The problem had nothing to do with the event, and everything to do with politics.
You see, New Hampshire, with its four Electoral College votes, gets everyone who has ever thought about running for president. Out here in West Georgia, we get a fraction of those visits, and it’s a very tiny percentage. The road to the presidency always runs through New Hampshire. It doesn’t travel through this neck of the woods.
LaGrange’s proximity to Atlanta and Columbus, the largest and second largest cities in Georgia, doesn’t give it a single thought in anyone’s mind, even though the college is only a little bit smaller than St. Anselm. Columbus gets far fewer visits than Manchester, N.H., I reckon. In fact, I bet Atlanta and suburbs don’t equal this New Hampshire town for visits.

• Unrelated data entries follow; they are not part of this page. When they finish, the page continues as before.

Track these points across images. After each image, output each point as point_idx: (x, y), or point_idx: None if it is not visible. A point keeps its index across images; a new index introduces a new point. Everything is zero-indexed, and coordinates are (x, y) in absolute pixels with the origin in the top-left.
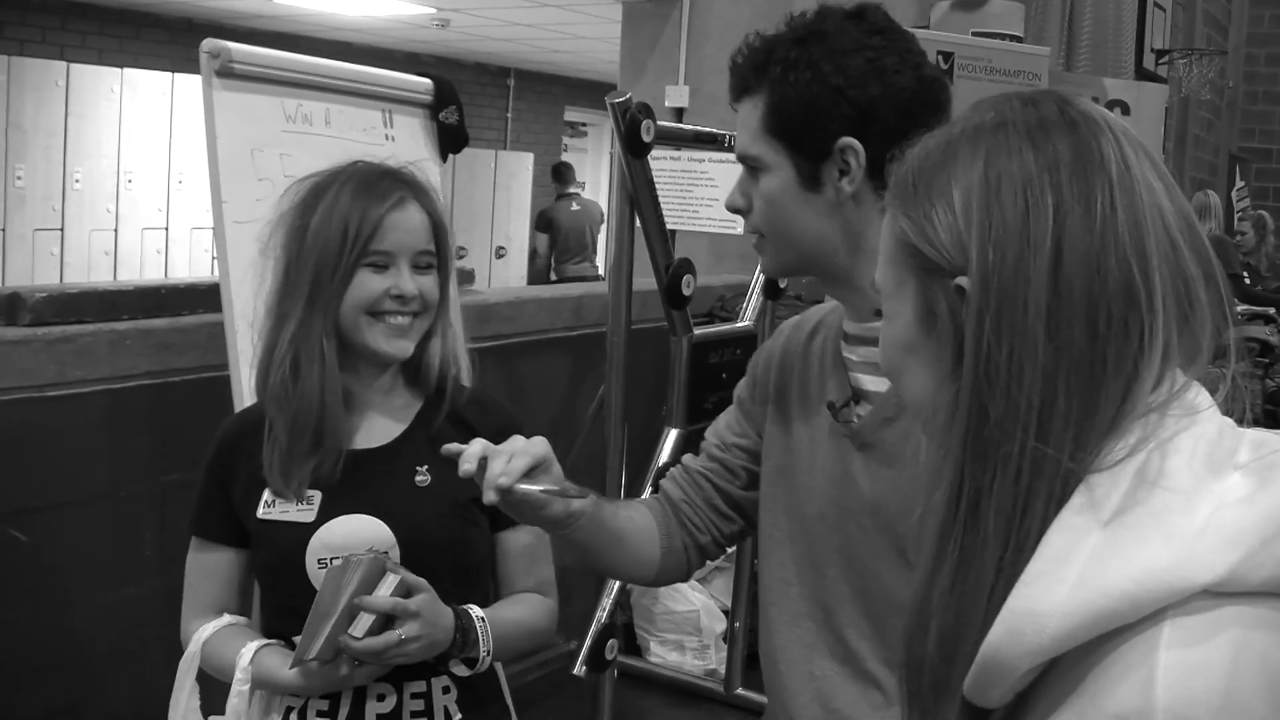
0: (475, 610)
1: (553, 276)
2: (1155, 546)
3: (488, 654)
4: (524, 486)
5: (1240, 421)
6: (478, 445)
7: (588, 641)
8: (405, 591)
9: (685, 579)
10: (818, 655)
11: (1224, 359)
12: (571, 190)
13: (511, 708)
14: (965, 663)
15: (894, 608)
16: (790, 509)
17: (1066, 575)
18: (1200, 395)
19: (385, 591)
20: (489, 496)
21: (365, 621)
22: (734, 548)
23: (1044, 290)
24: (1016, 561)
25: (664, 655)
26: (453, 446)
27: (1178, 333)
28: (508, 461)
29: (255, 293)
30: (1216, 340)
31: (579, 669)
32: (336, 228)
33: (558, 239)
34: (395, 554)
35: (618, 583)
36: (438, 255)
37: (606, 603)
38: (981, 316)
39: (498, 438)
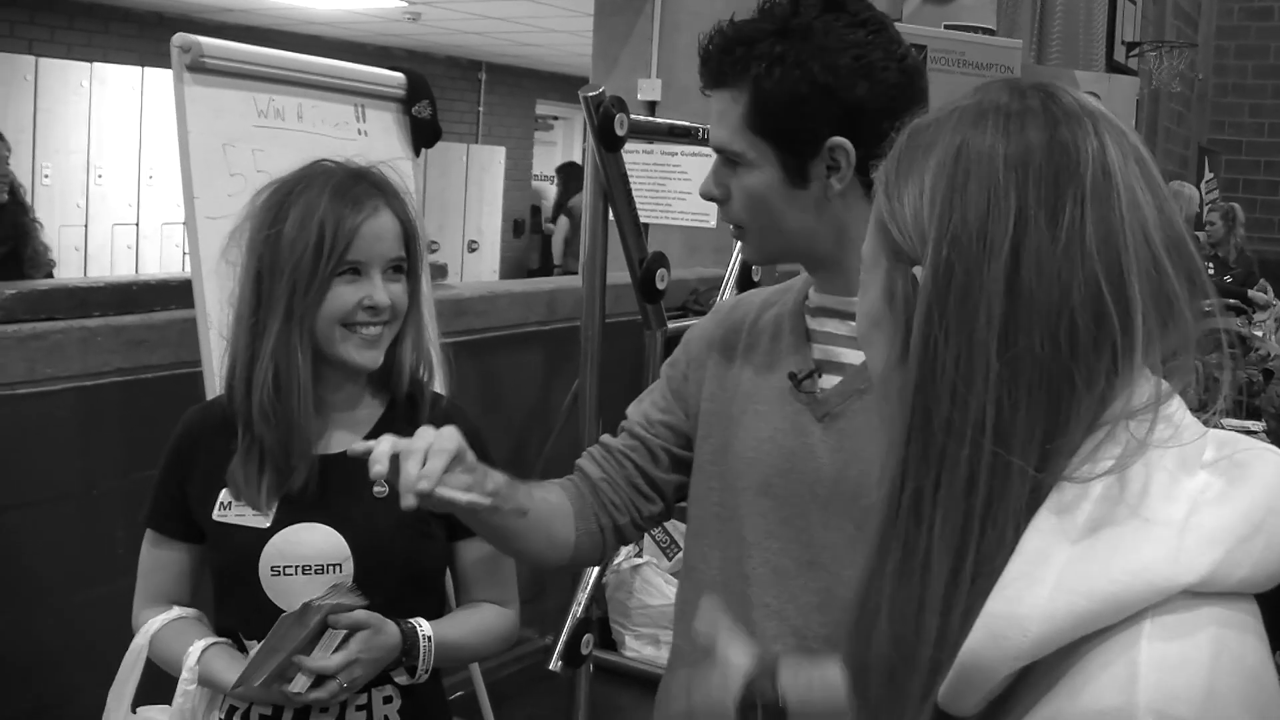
0: (424, 629)
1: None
2: (1135, 546)
3: (426, 672)
4: (446, 493)
5: (1212, 413)
6: (386, 443)
7: (563, 637)
8: (344, 634)
9: (599, 562)
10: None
11: (1200, 352)
12: None
13: (486, 708)
14: (927, 670)
15: (844, 581)
16: (727, 484)
17: (1046, 577)
18: (1178, 406)
19: (330, 648)
20: (408, 501)
21: (304, 679)
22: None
23: (999, 297)
24: (979, 573)
25: (639, 649)
26: (360, 446)
27: (1159, 346)
28: (423, 463)
29: (224, 295)
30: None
31: (555, 664)
32: (312, 237)
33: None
34: (348, 566)
35: (593, 578)
36: (408, 259)
37: (582, 598)
38: (930, 314)
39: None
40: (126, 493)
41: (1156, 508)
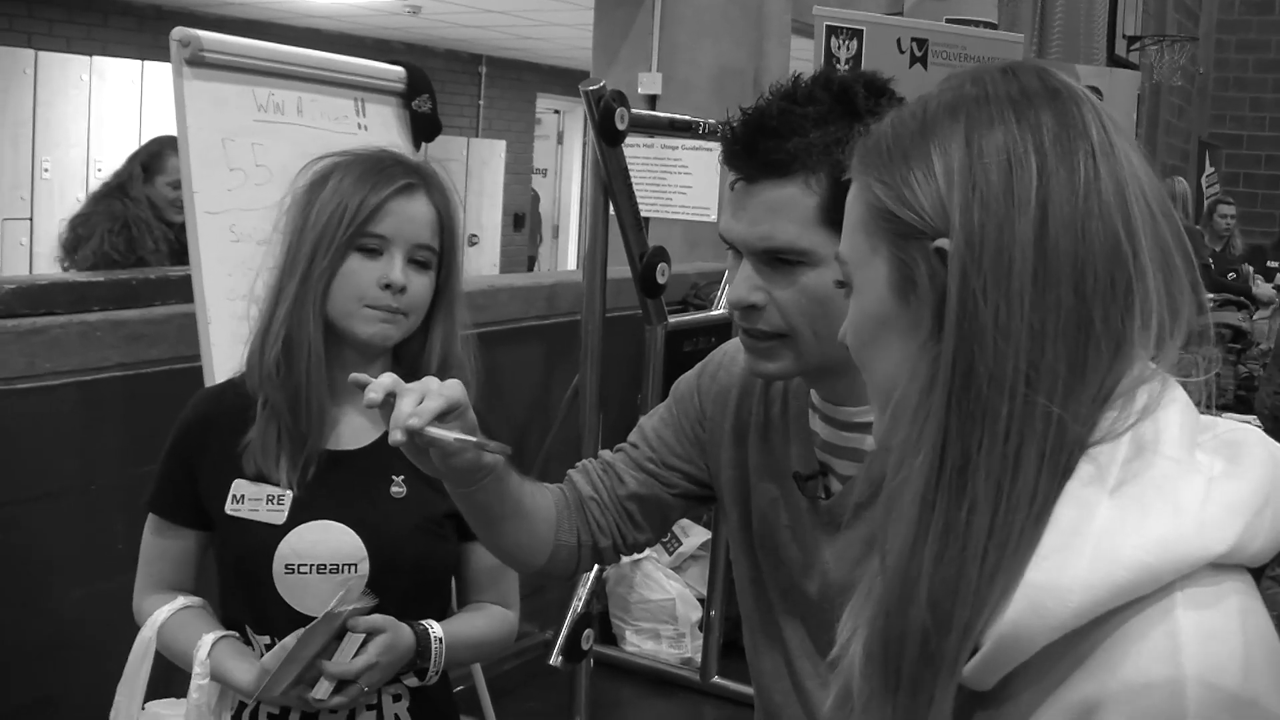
0: (435, 631)
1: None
2: (1164, 517)
3: (436, 673)
4: (435, 431)
5: (1209, 407)
6: (388, 378)
7: (564, 631)
8: (363, 638)
9: (570, 577)
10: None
11: (1196, 345)
12: None
13: (486, 703)
14: (959, 634)
15: None
16: (753, 558)
17: (1083, 548)
18: (1179, 389)
19: (350, 652)
20: (395, 437)
21: (327, 684)
22: (704, 545)
23: (1030, 249)
24: (1008, 524)
25: (640, 644)
26: (360, 376)
27: (1165, 293)
28: (419, 401)
29: (225, 289)
30: (1193, 322)
31: (555, 659)
32: (337, 204)
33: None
34: (364, 567)
35: (594, 572)
36: (441, 255)
37: (582, 592)
38: (966, 275)
39: None
40: (126, 488)
41: (1178, 477)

The problem is that we have a system where Iowa, New Hampshire, and South Carolina always seem to come first. Anyone stupid enough to try anything different, like Florida, finds their state gets boycotted and delegates get counted as half a person at the convention time, as they did in 2008. What were they thinking by trying to get the same rights as an early state vote?
The process is unfair, and everyone knows it. Our Founding Fathers would be rolling in their graves if they knew that the same three states would have this disproportionately higher level of influence on presidential politics than other Americans. Isn’t a Georgian’s opinion worth as much as a New Hampshire citizen’s? What if Alabama were an early state, instead of South Carolina?

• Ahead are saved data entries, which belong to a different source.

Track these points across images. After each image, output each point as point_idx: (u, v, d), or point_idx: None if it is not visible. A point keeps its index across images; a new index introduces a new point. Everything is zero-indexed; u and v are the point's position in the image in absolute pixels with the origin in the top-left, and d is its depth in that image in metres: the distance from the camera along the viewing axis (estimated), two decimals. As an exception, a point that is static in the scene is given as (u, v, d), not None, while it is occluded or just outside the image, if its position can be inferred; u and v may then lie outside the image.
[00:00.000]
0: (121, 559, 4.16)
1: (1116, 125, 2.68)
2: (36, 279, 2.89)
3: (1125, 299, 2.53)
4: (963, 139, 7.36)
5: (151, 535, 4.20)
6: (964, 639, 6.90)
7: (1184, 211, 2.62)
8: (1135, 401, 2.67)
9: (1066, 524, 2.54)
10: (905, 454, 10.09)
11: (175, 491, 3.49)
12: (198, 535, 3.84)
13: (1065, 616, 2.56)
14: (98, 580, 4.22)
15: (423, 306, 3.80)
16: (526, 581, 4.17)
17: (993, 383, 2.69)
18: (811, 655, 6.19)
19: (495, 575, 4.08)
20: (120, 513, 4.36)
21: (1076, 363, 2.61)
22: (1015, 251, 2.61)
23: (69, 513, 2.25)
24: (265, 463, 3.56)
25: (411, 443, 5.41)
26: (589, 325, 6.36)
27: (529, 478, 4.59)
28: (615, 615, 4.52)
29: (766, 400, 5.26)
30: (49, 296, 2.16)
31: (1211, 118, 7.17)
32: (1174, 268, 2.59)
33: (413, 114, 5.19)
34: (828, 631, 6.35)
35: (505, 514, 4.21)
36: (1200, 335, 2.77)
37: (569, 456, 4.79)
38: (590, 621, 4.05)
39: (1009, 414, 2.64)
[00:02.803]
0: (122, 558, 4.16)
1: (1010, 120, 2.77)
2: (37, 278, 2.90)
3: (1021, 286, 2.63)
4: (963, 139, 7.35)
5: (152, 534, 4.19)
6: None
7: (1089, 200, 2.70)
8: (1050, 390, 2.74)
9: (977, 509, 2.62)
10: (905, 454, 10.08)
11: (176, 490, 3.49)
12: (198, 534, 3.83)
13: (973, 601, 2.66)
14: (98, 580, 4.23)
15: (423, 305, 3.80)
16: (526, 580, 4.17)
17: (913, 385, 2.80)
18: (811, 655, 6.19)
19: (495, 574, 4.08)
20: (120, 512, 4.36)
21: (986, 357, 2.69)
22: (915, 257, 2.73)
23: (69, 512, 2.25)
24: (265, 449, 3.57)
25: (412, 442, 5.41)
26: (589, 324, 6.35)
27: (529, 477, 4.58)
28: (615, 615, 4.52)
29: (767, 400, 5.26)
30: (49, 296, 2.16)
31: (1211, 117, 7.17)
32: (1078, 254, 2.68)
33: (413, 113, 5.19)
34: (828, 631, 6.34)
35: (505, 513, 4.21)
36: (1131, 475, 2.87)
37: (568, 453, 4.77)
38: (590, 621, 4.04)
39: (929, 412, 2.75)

The only unbiased way to do it is to have an order of primaries which gives each and every state an equal turn at being first, as well as something to allow each state to go to the back of the line once its early turn is done. And for those who scream “tradition” to keep their state permanently first, well, why don’t we go back to King George III and rule by Great Britain if tradition is so great?
A new revolution is needed for fairness in the primary system of picking the most powerful person in the world.